—Lo siento —dijo—. Sigo teniendo que disculparme, ¿Verdad?
Pensó en lo que su padre le había hecho a la familia de Pedro y las lágrimas volvieron a quemarle en los ojos.
—Esto no es fácil para ninguno de los dos.
—Pero yo te lo estoy poniendo más difícil de lo que ya es. Me esforzaré más, lo prometo —se comprometió, mirándola a los ojos, y apuró el café que le quedaba—. Te dije que iba a enseñarte la ciudad. ¿Hay algún sitio en particular al que quieras ir?

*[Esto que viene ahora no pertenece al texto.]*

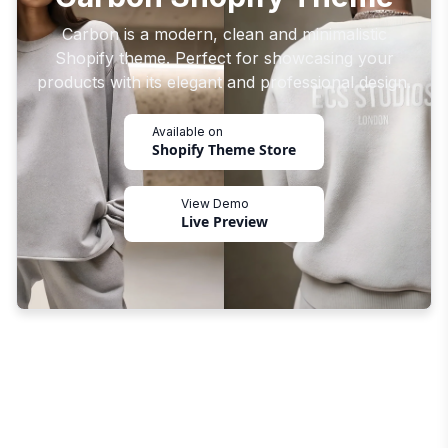
Carbon is a modern, clean and minimalistic
Shopify theme. Perfect for showcasing your
products with its elegant and professional design.
Available on
Shopify Theme Store
View Demo
Live Preview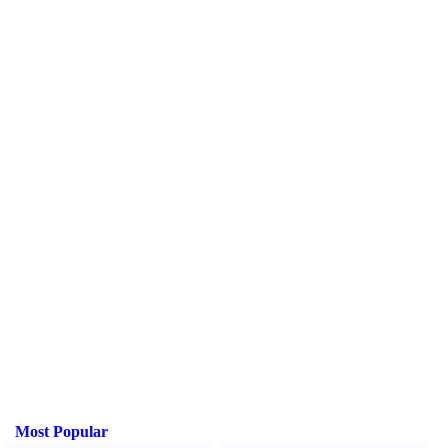
Most Popular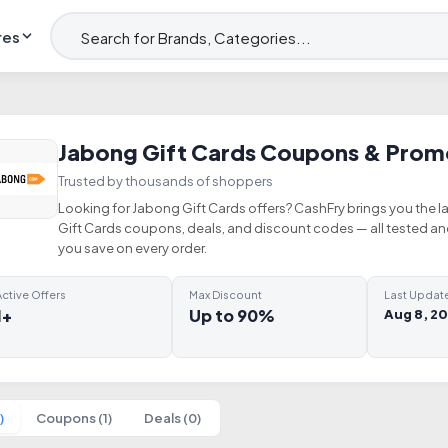
res
Jabong Gift Cards Coupons & Prom
Trusted by thousands of shoppers
Looking for Jabong Gift Cards offers? CashFry brings you the l
Gift Cards coupons, deals, and discount codes — all tested a
you save on every order.
ctive Offers
Max Discount
Last Updat
1+
Up to 90%
Aug 8, 2
)
Coupons (1)
Deals (0)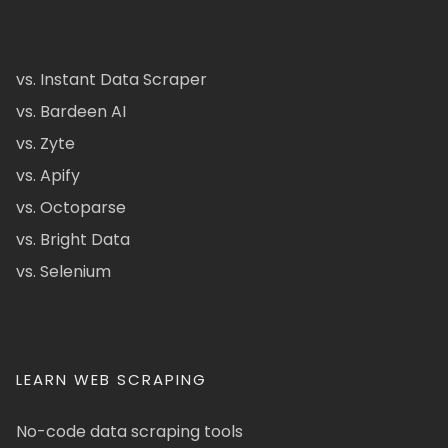
vs. Instant Data Scraper
vs. Bardeen AI
vs. Zyte
vs. Apify
vs. Octoparse
vs. Bright Data
vs. Selenium
LEARN WEB SCRAPING
No-code data scraping tools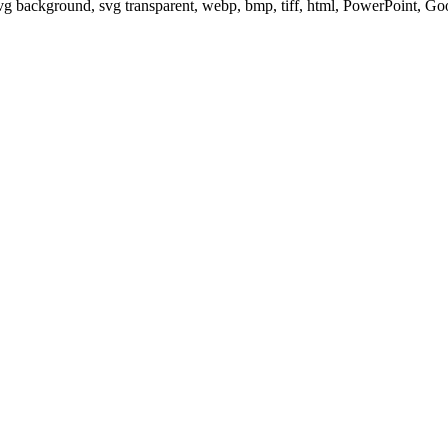
svg background, svg transparent, webp, bmp, tiff, html, PowerPoint, G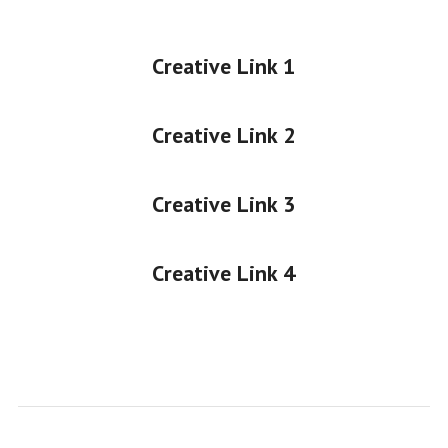
Creative Link 1
Creative Link 2
Creative Link 3
Creative Link 4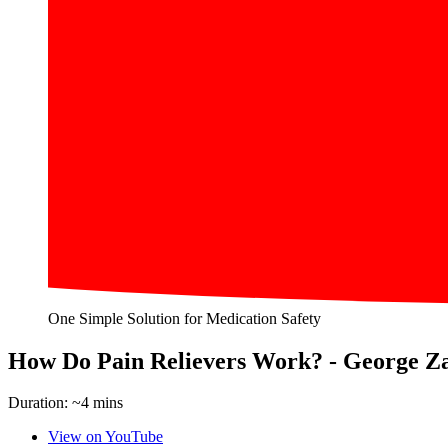
One Simple Solution for Medication Safety
How Do Pain Relievers Work? - George Z
Duration: ~4 mins
View on YouTube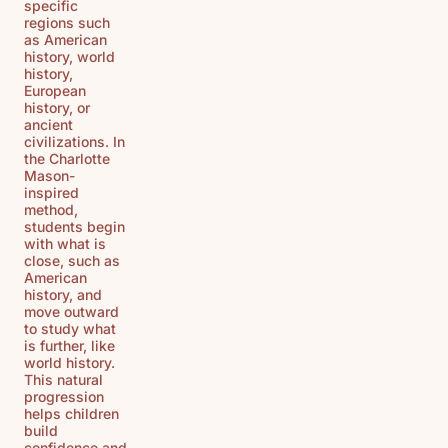
specific
regions such
as American
history, world
history,
European
history, or
ancient
civilizations. In
the Charlotte
Mason-
inspired
method,
students begin
with what is
close, such as
American
history, and
move outward
to study what
is further, like
world history.
This natural
progression
helps children
build
confidence and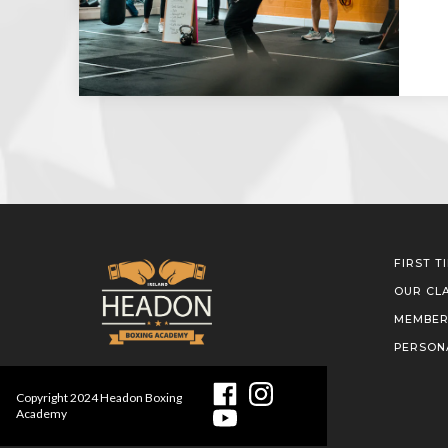
FIRST T
OUR CL
MEMBER
PERSON
Copyright
2024
Headon Boxing
Academy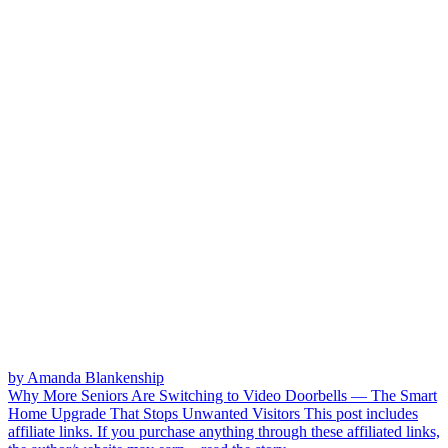
by Amanda Blankenship
Why More Seniors Are Switching to Video Doorbells — The Smart
Home Upgrade That Stops Unwanted Visitors
This post includes
affiliate links. If you purchase anything through these affiliated links,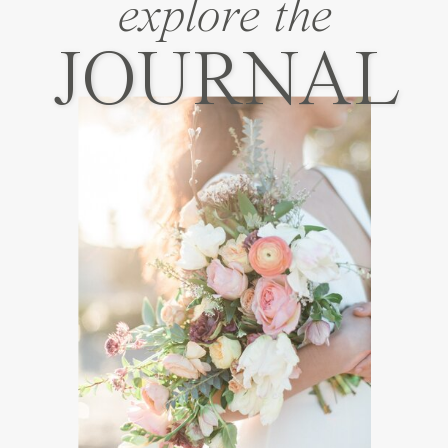
explore the
JOURNAL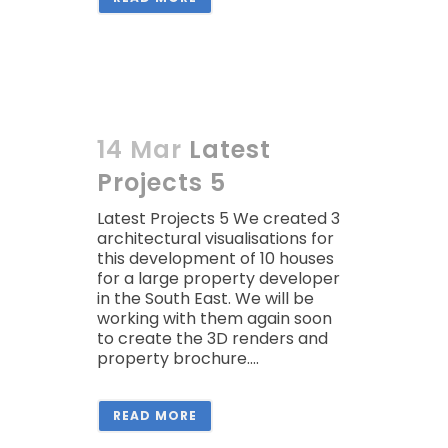
14 Mar
Latest
Projects 5
Latest Projects 5 We created 3
architectural visualisations for
this development of 10 houses
for a large property developer
in the South East. We will be
working with them again soon
to create the 3D renders and
property brochure....
READ MORE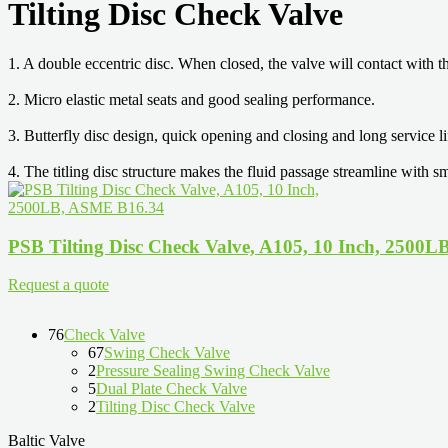
Tilting Disc Check Valve
1. A double eccentric disc. When closed, the valve will contact with t
2. Micro elastic metal seats and good sealing performance.
3. Butterfly disc design, quick opening and closing and long service li
4. The titling disc structure makes the fluid passage streamline with s
PSB Tilting Disc Check Valve, A105, 10 Inch, 2500
Request a quote
76
Check Valve
67
Swing Check Valve
2
Pressure Sealing Swing Check Valve
5
Dual Plate Check Valve
2
Tilting Disc Check Valve
Baltic Valve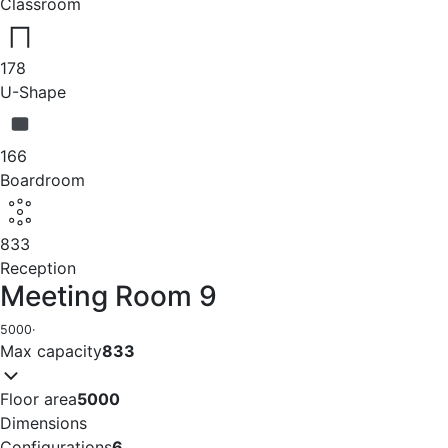
Classroom
178
U-Shape
166
Boardroom
833
Reception
Meeting Room 9
5000
·
Max capacity
833
Floor area
5000
Dimensions
Configurations
6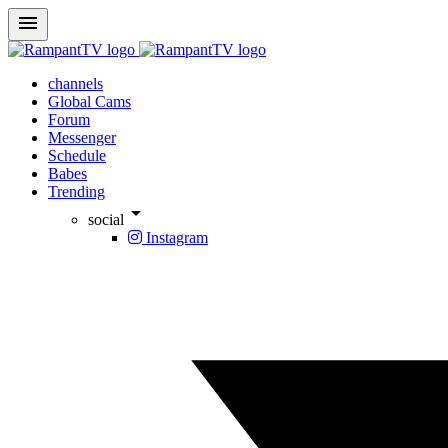
menu
channels
Global Cams
Forum
Messenger
Schedule
Babes
Trending
arrow_drop_down
social
Instagram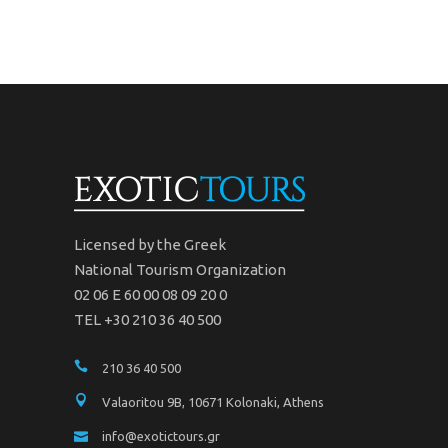
Licensed by the Greek
National Tourism Organization
02 06 Ε 60 00 08 09 20 0
TEL +30 210 36 40 500
210 36 40 500
Valaoritou 9B, 10671 Kolonaki, Athens
info@exotictours.gr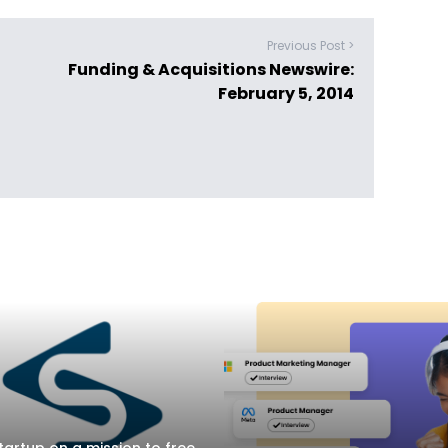
Previous Post >
Funding & Acquisitions Newswire:
February 5, 2014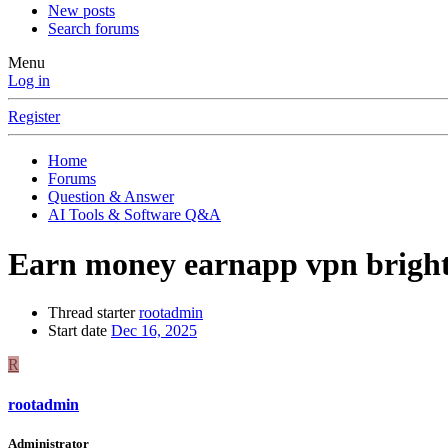
New posts
Search forums
Menu
Log in
Register
Home
Forums
Question & Answer
AI Tools & Software Q&A
Earn money earnapp vpn bright
Thread starter
rootadmin
Start date
Dec 16, 2025
R
rootadmin
Administrator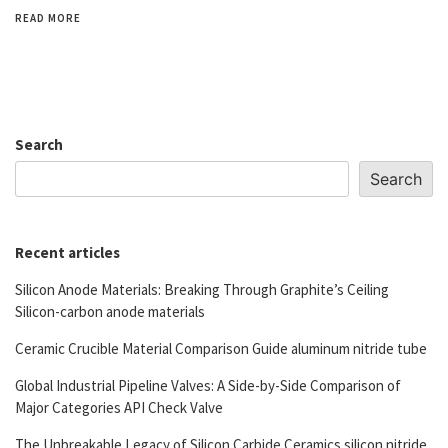
READ MORE
Search
Search
Recent articles
Silicon Anode Materials: Breaking Through Graphite’s Ceiling
Silicon-carbon anode materials
Ceramic Crucible Material Comparison Guide aluminum nitride tube
Global Industrial Pipeline Valves: A Side-by-Side Comparison of
Major Categories API Check Valve
The Unbreakable Legacy of Silicon Carbide Ceramics silicon nitride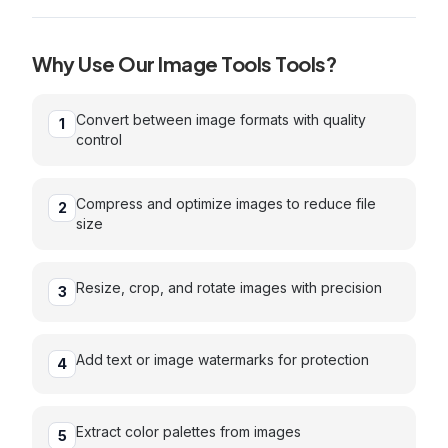
Why Use Our
Image Tools
Tools?
Convert between image formats with quality
1
control
Compress and optimize images to reduce file
2
size
Resize, crop, and rotate images with precision
3
Add text or image watermarks for protection
4
Extract color palettes from images
5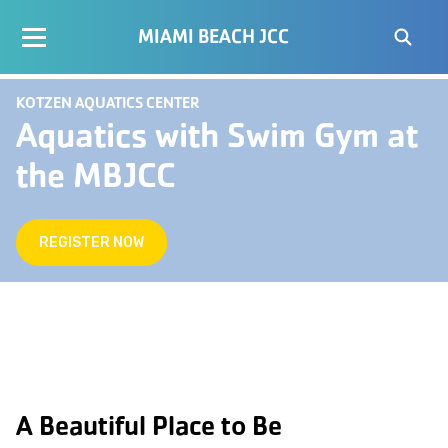
MIAMI BEACH JCC
KOTZEN AQUATICS CENTER
Aquatics with Swim Gym at
the MBJCC
REGISTER NOW
A Beautiful Place to Be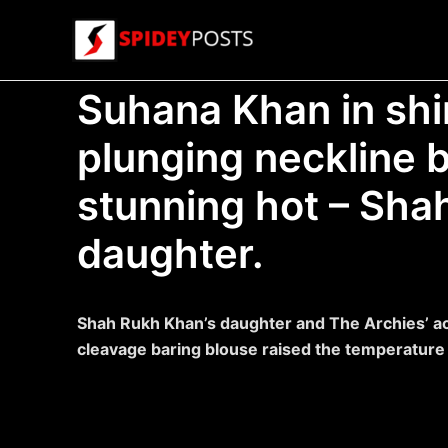
Skip
to
content
Suhana Khan in sh
plunging neckline 
stunning hot – Sha
daughter.
Shah Rukh Khan’s daughter and The Archies’ ac
cleavage baring blouse raised the temperature i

El cambio de tema fue un alivio.
—Me gustaría ir ahí —dijo, señalando las copas de los árboles.
—¿A Central Park?
—¿Eso es Central Park? —se asombró, recordando películas antiguas que había visto de niña—. ¿No es ahí donde hay coches de caballos?
—Sí. ¿Te gustaría montar en uno?
—¡Me encantaría! —contestó, entusiasmada.
—¿Algo más?
—Me ha parecido ver un castillo…
—El castillo de Belvedere.
—¿Podemos ir ahí también?
—Podemos ir donde quieras.
Pedro salió del ascensor y soltó el aire que había estado reteniendo en los pulmones. Cada vez que respiraba el perfume de Paula, sus sentidos se desbordaban y sentía unos enormes deseos de tocarla, pero se había prometido que, fueran donde fuesen, se mostraría cordial y amigable. No había pretendido ser cruel antes ignorándola, pero es que cuando había salido a la terraza, el deseo de abrazarla había sido tan intenso que había tenido que apartar su atención de ella hasta recuperar el control. Aquello no era culpa de Paula. Ella no había pedido que la metieran en aquel juego de venganza. Y tampoco era culpa suya que la sangre se le envenenara. Tenía que admitir que la había juzgado mal. Se había equivocado con ella. Del todo. Ahora estaba en deuda con ella y con el bebé. Tenía que intentarlo de verdad. Y ese nuevo plazo empezaba en aquel momento. Su determinación estuvo a punto de venirse abajo cuando salieron del edificio y ella le dio la mano.
—Fíjate cuánta gente —se admiró con los ojos de par en par.
Sentir la vibración de su miedo, ver cómo su piel se volvía de color ceniza, le hizo sentir compasión junto con la descarga eléctrica de la ira. Miguel la había hecho así con sus historias de miedo. No creía que el desprecio que le inspiraba aquel hombre pudiera crecer, pero así fue.
—No hay por qué tener miedo. Esta gente va a lo suyo, igual que nosotros.
—¿Y si te pierdo?
—Me quedaré a tu lado como si me hubieran pegado con pegamento.
Ella lo miró a los ojos, respiró hondo y, soltándose de su mano, salió al frenesí de la calle.